You Wouldn’t Want to Lift the Lid on this Septic Tank!

Wildlife biologists in Illinois have found a new way to use a dual-chamber concrete septic tank: Snake storage.

Wildlife biologists in Illinois have found a new way to use a dual-chamber concrete septic tank: Snake storage.

Last fall, the planned demolition of an older home in Lindenhurst, north of Chicago, took away the winter home of 200 non-poisonous snakes that slithered into its basement from nearby marshes. According to news accounts, members of the Western Fox Snake Relocation Project and staff members of the Lake County Forest Preserve District caught, tagged and released about 50 of the snakes migrating to the house.

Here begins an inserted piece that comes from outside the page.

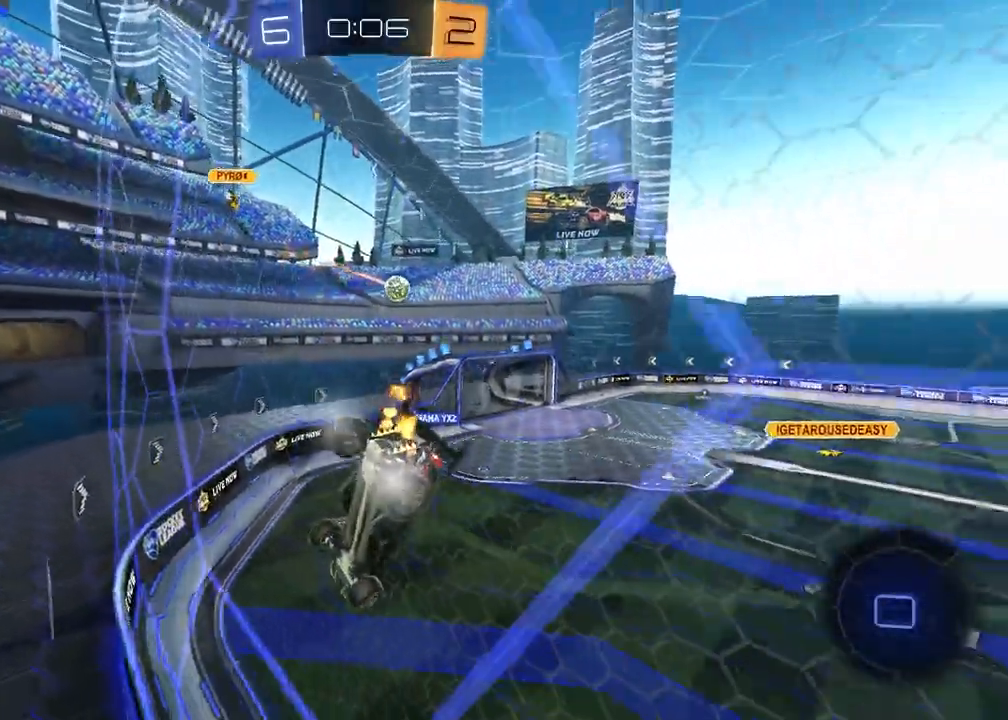
{"buttons": ["R2"], "left_stick": "center", "right_stick": "center", "events": [[250, "left_stick", "center"]]}
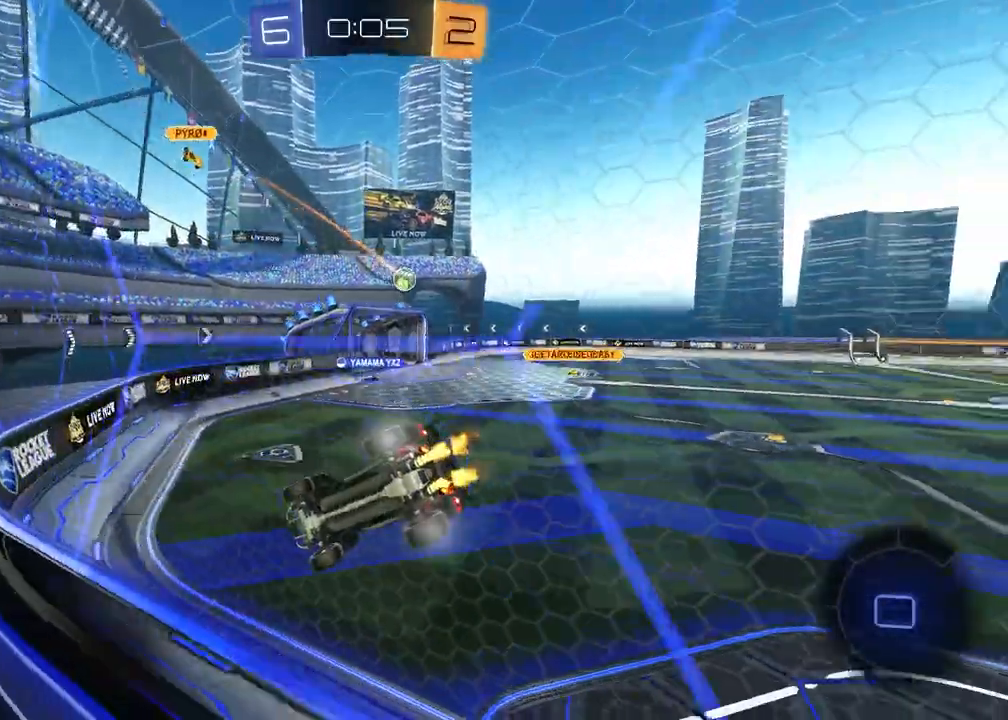
{"buttons": ["R2"], "left_stick": "up-right", "right_stick": "center", "events": [[83, "left_stick", "up-right"], [233, "left_stick", "center"], [500, "left_stick", "up-right"]]}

Later, the group went back to the marsh and found as many of the snakes as they could, then took them to a makeshift underground habitat, or “hibernaculum,’’ an unused septic tank outfitted with plywood shelving where the snakes would be safe from freezing temperatures.

Michael Corn, a retired biology professor involved in the project, told the Associated Press that while the snakes weren’t endangered species, they serve a valuable purpose. “Certainly the snakes keep the population of small rodents down, but more than that, they are one piece of the ecosystem. If you keep taking away the pieces, at some point the thing falls apart,” Corn explained.

The story leaves me with two questions for the pumping community: 1. Have you turned up any wildlife when servicing a septic tank? 2. Have you ever seen someone recycle a septic tank for another purpose? Respond to editor@pumper.com.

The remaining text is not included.